Cheguei na estação de San Francisco já era noite fechada. Caprichei no pedal para chegar logo na minha casinha, onde depois de um banho desmaiei na cama, cansada dos agitos e emoções vividas. E já pensando na aventura que me aguardava para o dia seguinte.

Durante a semana eu vinha me preparando para esse passeio de domingo. Com a super ajuda do amore Lu, no Brasil, comprei pelo site a passagem do shuttle (serviço de traslado coletivo) que me levaria até a entrada do Muir Woods National Monument, que é uma das últimas reservas de sequoias gigantes da costa da Califórnia e pertence ao Golden Gate National Recreation Area. Fica localizado a apenas 20 km de San Francisco, o que o torna um programa bem interessante para quem estiver pela região, principalmente para aqueles que desejam ver de perto as famosas árvores imensas e seculares (euzinha!) – algumas podem chegar a ter 120 metros de altura e 800 anos de idade!

As gigantescas sequoias já chegaram a cobrir toda a área costeira da Califórnia, e foi graças ao naturalista John Muir que pelo menos uma parte delas foi preservada. Criado em 1908 durante a gestão do Presidente Roosevelt, Muir Woods tem cerca de 240 hectares, sendo boa parte formada por florestas de sequoias chamadas de Redwoods (da espécie Sequoia sempervirens). As Redwoods são sequoias mais magras e altas quando comparadas às sequoias presentes no sul da Califórnia, mas são igualmente impressionantes.

Detalhe sobre esse passeio: não paguei os U$ 10 referente a entrada do Muir Woods porque o dia da visita coincidiu com uma data comemorativa dos parques nacionais americanos, e então a entrada era free para os visitantes em todos os parques nacionais.
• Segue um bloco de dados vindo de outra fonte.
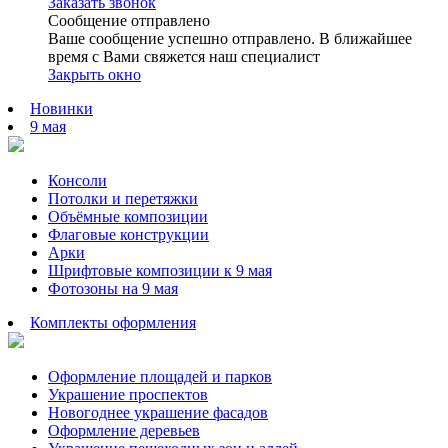
Заказать звонок
Сообщение отправлено
Ваше сообщение успешно отправлено. В ближайшее
время с Вами свяжется наш специалист
Закрыть окно
Новинки
9 мая
Консоли
Потолки и перетяжки
Объёмные композиции
Флаговые конструкции
Арки
Шрифтовые композиции к 9 мая
Фотозоны на 9 мая
Комплекты оформления
Оформление площадей и парков
Украшение проспектов
Новогоднее украшение фасадов
Оформление деревьев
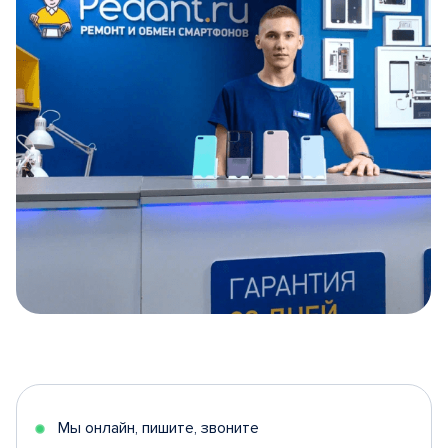
Item
1
of
5
Мы онлайн, пишите, звоните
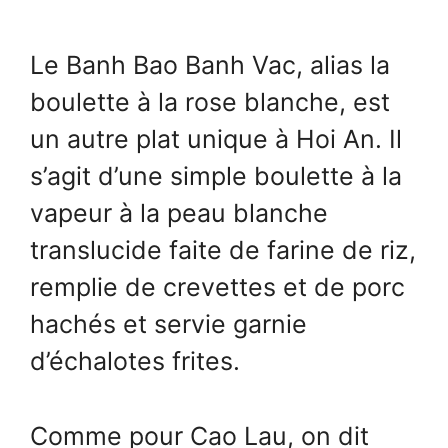
Le Banh Bao Banh Vac, alias la
boulette à la rose blanche, est
un autre plat unique à Hoi An. Il
s’agit d’une simple boulette à la
vapeur à la peau blanche
translucide faite de farine de riz,
remplie de crevettes et de porc
hachés et servie garnie
d’échalotes frites.
Comme pour Cao Lau, on dit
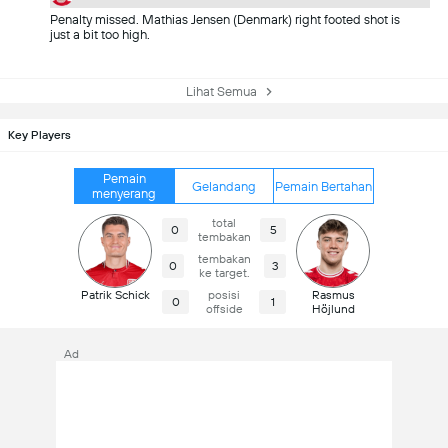
Penalty missed. Mathias Jensen (Denmark) right footed shot is
just a bit too high.
Lihat Semua
Key Players
Pemain
Gelandang
Pemain Bertahan
menyerang
total
0
5
tembakan
tembakan
0
3
ke target.
Patrik Schick
posisi
Rasmus
0
1
offside
Höjlund
Ad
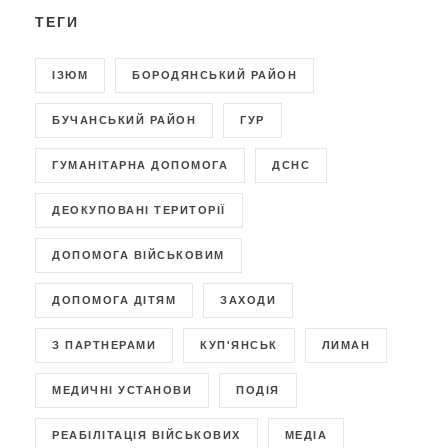
ТЕГИ
ІЗЮМ
БОРОДЯНСЬКИЙ РАЙОН
БУЧАНСЬКИЙ РАЙОН
ГУР
ГУМАНІТАРНА ДОПОМОГА
ДСНС
ДЕОКУПОВАНІ ТЕРИТОРІЇ
ДОПОМОГА ВІЙСЬКОВИМ
ДОПОМОГА ДІТЯМ
ЗАХОДИ
З ПАРТНЕРАМИ
КУП'ЯНСЬК
ЛИМАН
МЕДИЧНІ УСТАНОВИ
ПОДІЯ
РЕАБІЛІТАЦІЯ ВІЙСЬКОВИХ
МЕДІА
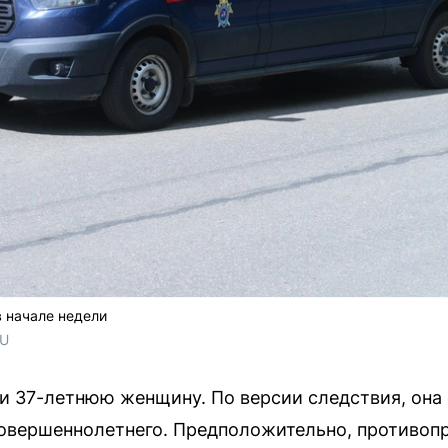
 начале недели
RU
и 37-летнюю женщину. По версии следствия, она
совершеннолетнего. Предположительно, противоп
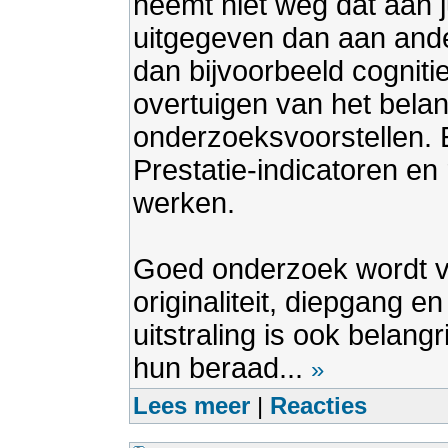
neemt niet weg dat aan 
uitgegeven dan aan ande
dan bijvoorbeeld cognit
overtuigen van het belan
onderzoeksvoorstellen. 
Prestatie-indicatoren en
werken.
Goed onderzoek wordt v
originaliteit, diepgang e
uitstraling is ook belang
hun beraad...
»
Lees meer
|
Reacties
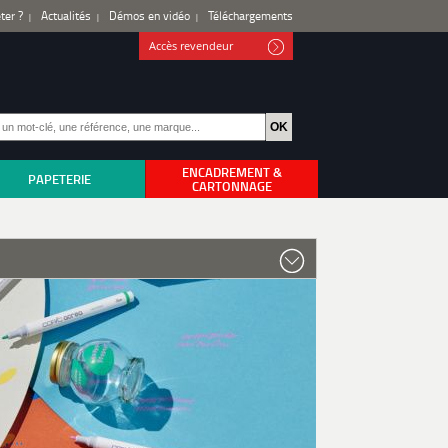
ter ?
Actualités
Démos en vidéo
Téléchargements
Accès revendeur
ENCADREMENT &
PAPETERIE
CARTONNAGE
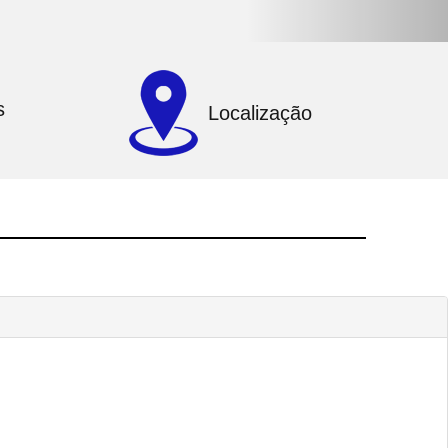
s
Localização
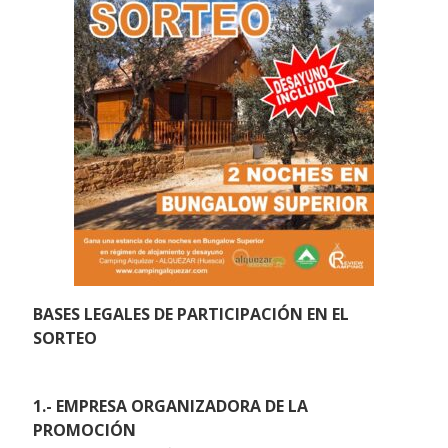
BASES LEGALES DE PARTICIPACIÓN EN EL
SORTEO
1.- EMPRESA ORGANIZADORA DE LA
PROMOCIÓN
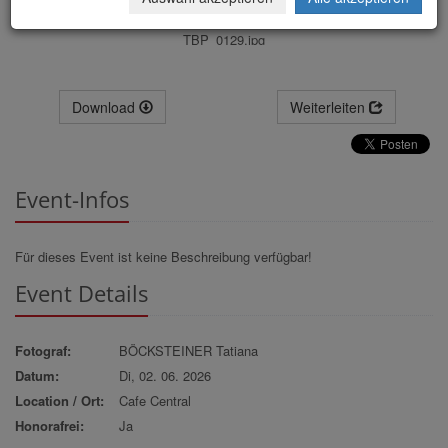
TBP_0129.jpg
Download
Weiterleiten
Event-Infos
Für dieses Event ist keine Beschreibung verfügbar!
Event Details
Fotograf:
BÖCKSTEINER Tatiana
Datum:
Di, 02. 06. 2026
Location / Ort:
Cafe Central
Honorafrei:
Ja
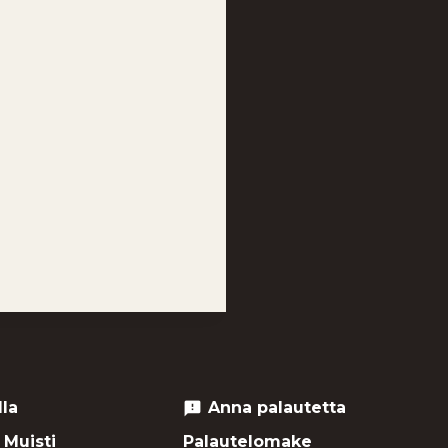
lla
Anna palautetta
feedback
 Muisti
Palautelomake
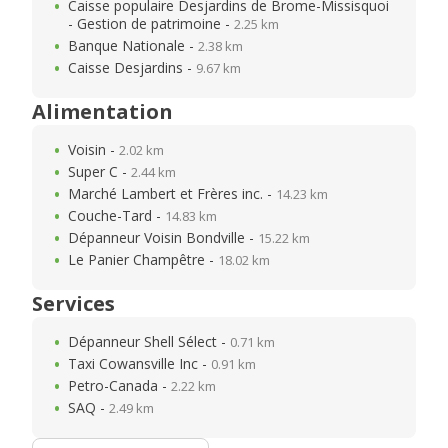
Caisse populaire Desjardins de Brome-Missisquoi
- Gestion de patrimoine -
2.25 km
Banque Nationale -
2.38 km
Caisse Desjardins -
9.67 km
Alimentation
Voisin -
2.02 km
Super C -
2.44 km
Marché Lambert et Frères inc. -
14.23 km
Couche-Tard -
14.83 km
Dépanneur Voisin Bondville -
15.22 km
Le Panier Champêtre -
18.02 km
Services
Dépanneur Shell Sélect -
0.71 km
Taxi Cowansville Inc -
0.91 km
Petro-Canada -
2.22 km
SAQ -
2.49 km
Legal, né! Obviamente que não foi uma coincidência: eu tinha essa informação previamente e planejei a visita para conciliar com essa barbadinha. Podendo economizar, brasileiro que converte em real, economiza, né.

Bom… a saga para chegar até o Muir iniciou cedo: pesquisei na net e descobri um ônibus que passava na esquina de casa e me deixaria num ponto na rodovia em Marin, cidade localizada após Salsalito, Pulei cedo da cama para dar tempo de chegar no ponto de saída do shuttle no horário que eu contratei. Fui curtindo a paisagem, a travessia pela Golden Gate, a baía de San Francisco, a fofinha Salsalito. Pedi ao motora que me deixasse no ponto de ônibus onde eu seguiria caminhando por cerca de 15 minutos até um estacionamento instalado embaixo de um viaduto. Era dali que partia o shuttle.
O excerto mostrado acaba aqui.